On March 22, 2006, Oil and Natural Gas Corporation Limited (“ONGC”) had awarded a contract to Discovery Enterprises Private Limited (“DEPL”). Due to certain defaults by DEPL under the contract, an amount of INR 63.88 crores purportedly became payable to ONGC. The contract provided for settlement of disputes through arbitration, therefore, ONGC instituted an arbitration against DEPL and Jindal Drilling and Industries Limited (“JDIL”), a group entity, to recover its outstanding dues of INR 63.88 crores. JDIL was not a signatory to the contract, but was arrayed as a party on the ground that JDIL and DEPL constituted a single economic entity.

Aggrieved, JDIL filed an application under Section 16 of the Arbitration and Conciliation Act, 1996 (“Act”), seeking deletion from the array of parties on the ground that being a non-signatory to the contract containing the arbitration agreement, it was not bound by it (“Section 16 Application”). Thereafter, ONGC filed an application for discovery and inspection to support its argument that DEPL is an alter ego/ agent of JDIL. According to ONGC, documentary evidence demonstrated that a “close corporate unity and functional unity existed between these two companies”. The arbitral tribunal deferred the decision on this application till the issue of jurisdiction was decided.

=== SUPPLIED RECORDS ===
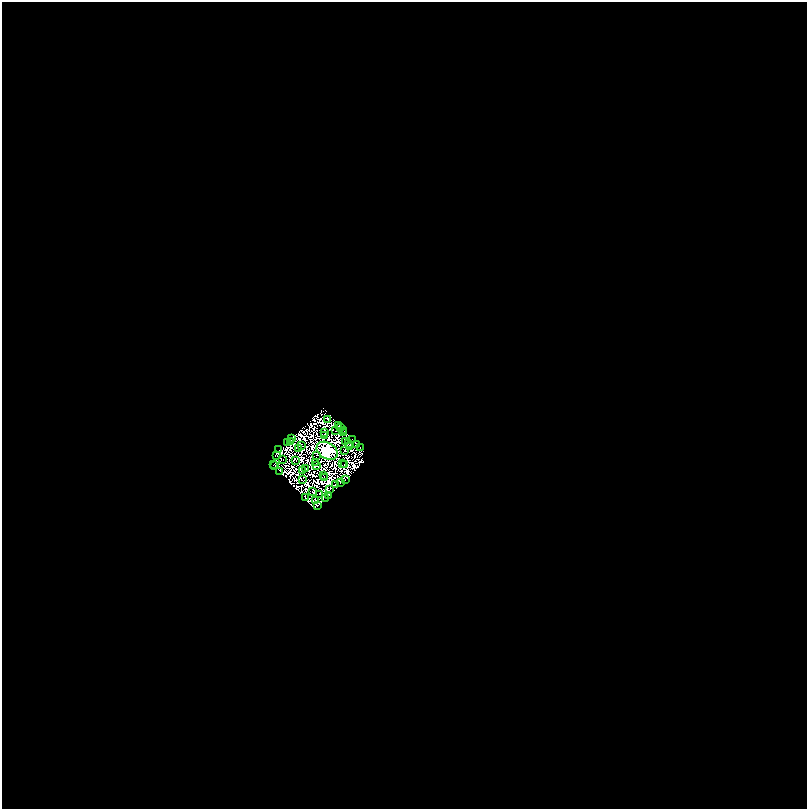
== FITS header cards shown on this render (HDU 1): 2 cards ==
NAXIS1  =                 1609
NAXIS2  =                 1613

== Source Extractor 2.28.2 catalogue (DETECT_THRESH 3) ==
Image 1609 x 1613 px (HDU 1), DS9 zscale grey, zoomed out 1/2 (1 PNG px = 2 x 2 image px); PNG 809 x 811 px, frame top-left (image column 1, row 1613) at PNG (2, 2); each listed source drawn as its Kron ellipse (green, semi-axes under 4 px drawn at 4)
Background 1.84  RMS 9.1e-04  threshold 0.00274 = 3 sigma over >= 5 px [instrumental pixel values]
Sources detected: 168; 119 cannot appear on this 1/2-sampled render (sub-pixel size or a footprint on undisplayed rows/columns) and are neither listed nor drawn; the other 49 listed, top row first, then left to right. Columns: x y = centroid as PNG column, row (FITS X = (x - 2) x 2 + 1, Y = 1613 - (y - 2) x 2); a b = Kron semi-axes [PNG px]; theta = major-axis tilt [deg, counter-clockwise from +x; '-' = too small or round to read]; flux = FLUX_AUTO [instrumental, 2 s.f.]
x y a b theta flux
328 419 2 1 - 54
339 426 3 2 - 200
341 427 2 2 - 180
343 430 2 2 - 190
336 431 2 1 - 45
324 432 2 1 - 25
343 432 2 1 - 150
324 435 2 1 - 53
291 438 2 1 - 230
352 439 3 1 - 210
290 441 4 3 - 140
345 441 2 1 - 26
287 443 3 1 - 130
348 443 2 1 - 120
357 445 3 2 - 430
302 446 2 2 - 15
350 447 2 1 - 17
360 447 2 1 - 440
299 448 2 1 - 16
279 450 2 1 - 270
344 450 2 2 - 30
327 451 11 8 -32 430000
277 456 2 1 - 100
316 456 2 1 - 130
283 460 2 1 - 120
296 460 2 1 - 170
316 463 2 1 - 14
343 463 2 1 - 43
274 464 2 1 - 81
344 464 2 1 - 44
275 466 2 1 - 110
317 466 2 1 - 61
306 469 3 2 - 100
303 470 2 1 - 180
279 471 2 2 - 190
324 476 2 1 - 110
324 477 3 1 - 12
302 480 2 1 - 120
345 480 2 1 - 110
340 483 2 1 - 120
335 484 2 1 - 11
330 489 3 1 - 46
312 492 2 1 - 37
319 494 2 1 - 18
329 495 2 1 - 55
306 498 4 2 - 150
325 498 2 1 - 190
315 501 2 1 - 54
318 506 3 1 - 320
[119 sub-pixel or undisplayed-footprint detections neither listed nor drawn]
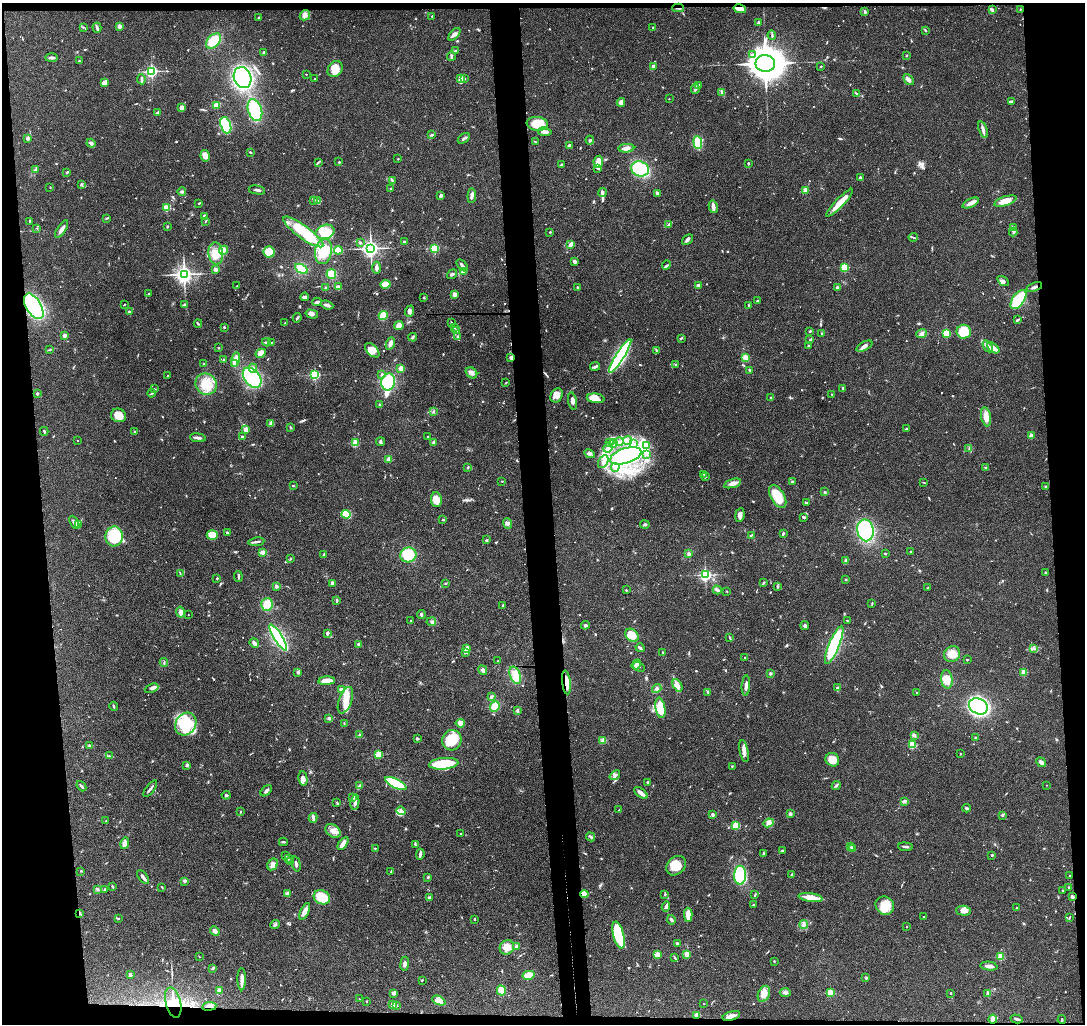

=== WHAT TO WORK ON ===
Edit the passage on the ONGC arbitration, everything from "On March 22, 2006, Oil" down to "single economic entity.", replacing "DEPL" with "Discovery" throughout.

=== RESULT ===
On March 22, 2006, Oil and Natural Gas Corporation Limited (“ONGC”) had awarded a contract to Discovery Enterprises Private Limited (“Discovery”). Due to certain defaults by Discovery under the contract, an amount of INR 63.88 crores purportedly became payable to ONGC. The contract provided for settlement of disputes through arbitration, therefore, ONGC instituted an arbitration against Discovery and Jindal Drilling and Industries Limited (“JDIL”), a group entity, to recover its outstanding dues of INR 63.88 crores. JDIL was not a signatory to the contract, but was arrayed as a party on the ground that JDIL and Discovery constituted a single economic entity.